コーヒーの成分で有名なものはカフェインです。カフェインはコーヒー豆、茶葉に多くふくまれるアルカロイド(植物体にふくまれる有機化合物)の一種で、大脳皮質を刺激します。神経の興奮を鎮め、眠気を引き起こす原因となる分子の誘導体の合成をブロックするのです。

この作用により眠気がなくなり、覚醒した感じになります。そして、膨大な数の分子がフレーバーとなって、私たちの嗅覚を刺激して快楽を生み出すのです。

チョコレートのカカオの成分であるテオブロミンと、カフェインとは、構造的にほんのささいな違いしかありません。CH3-(メチル基)があるかないかです。このほんのわずかな構造上の違いが、体内では大きな違いを生み出します。

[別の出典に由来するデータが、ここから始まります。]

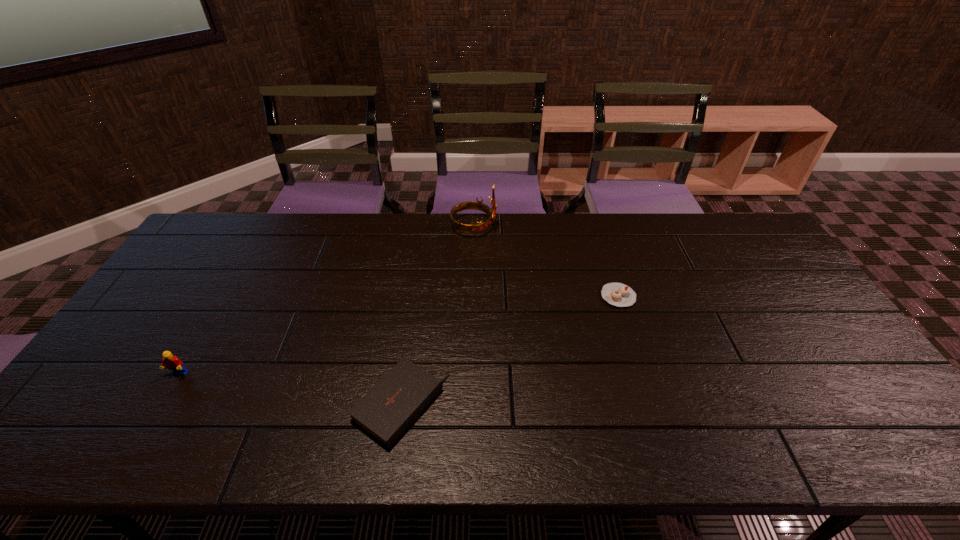
This screenshot has width=960, height=540. What are the coordinates of `object that ranks as the closest to the Lego` in the screenshot? It's located at (385, 412).

I want to click on the third closest object to the Bible, so click(480, 226).

Identify the location of free space that satisfies the following two spatial constraints: 1. on the front-facing side of the tiara; 2. on the back side of the cupcake. (472, 296).

Find the location of a particular element. The width and height of the screenshot is (960, 540). free spot that satisfies the following two spatial constraints: 1. on the front-facing side of the farthest object; 2. on the back side of the cupcake is located at coordinates (472, 296).

This screenshot has height=540, width=960. What are the coordinates of `vacant region that satisfies the following two spatial constraints: 1. on the front-facing side of the farthest object; 2. on the left side of the cupcake` in the screenshot? It's located at (472, 296).

Identify the location of blank area in the image that satisfies the following two spatial constraints: 1. on the front-facing side of the tiara; 2. on the front side of the Bible. (470, 405).

Where is `free region that satisfies the following two spatial constraints: 1. on the front-facing side of the tallest object; 2. on the back side of the cupcake`? free region that satisfies the following two spatial constraints: 1. on the front-facing side of the tallest object; 2. on the back side of the cupcake is located at coordinates (472, 296).

What are the coordinates of `vacant space that satisfies the following two spatial constraints: 1. on the front-facing side of the Bible; 2. on the left side of the Lego` in the screenshot? It's located at [160, 405].

Locate an element on the screen. This screenshot has width=960, height=540. blank area in the image that satisfies the following two spatial constraints: 1. on the front-facing side of the tiara; 2. on the back side of the cupcake is located at coordinates (472, 296).

You are a GUI agent. You are given a task and a screenshot of the screen. Output one action in this format:
    pyautogui.click(x=<x>, y=<y>)
    Task: Click on the vacant space that satisfies the following two spatial constraints: 1. on the front-facing side of the Bible; 2. on the left side of the Lego
    This screenshot has height=540, width=960.
    Given the screenshot: What is the action you would take?
    pyautogui.click(x=160, y=405)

現代では、コーヒーやカカオの生産・流通が国際的に巨大なマネーを動かし、クーデターや軍事政権を支える財源や奴隷労働を生み出しています。私たちが脳の受容体レベルで、コーヒー、チョコレートのアルカロイドなどの快楽をつかさどる分子を欲しがってしまうところが出発点なのです。

 

コーヒーは人類を救った!?

コーヒーが普及するまで、人びとが朝から飲んでいたものはビールでした。いまでは信じられないですが、老若男女、子供までが、朝からビールを飲んでいたのです。

これには理由があります。飲み水は当時、上水道が整備されていなかったので、たいへん危険でした。そこで人びとは、アルコール飲料を安全な飲み物として、朝から水分補給のために使っていました。このような不健全な生活から、コーヒーは人類をまともな社会へと更生させてくれたのです。朝からアルコールまみれでは、産業革命も起こらなかったでしょう。

例外として1人、朝からアルコール漬けになっていたために偉大な仕事を成し遂げた人がいます。20世紀のイギリスの首相ウィンストン・チャーチルです。朝からウイスキーのソーダ割りを飲み、昼はシャンパン、夜はワインと、酒のあいだにイギリスの窮地を救う仕事をしていたような人です。私から見ると、うらやましいかぎりです。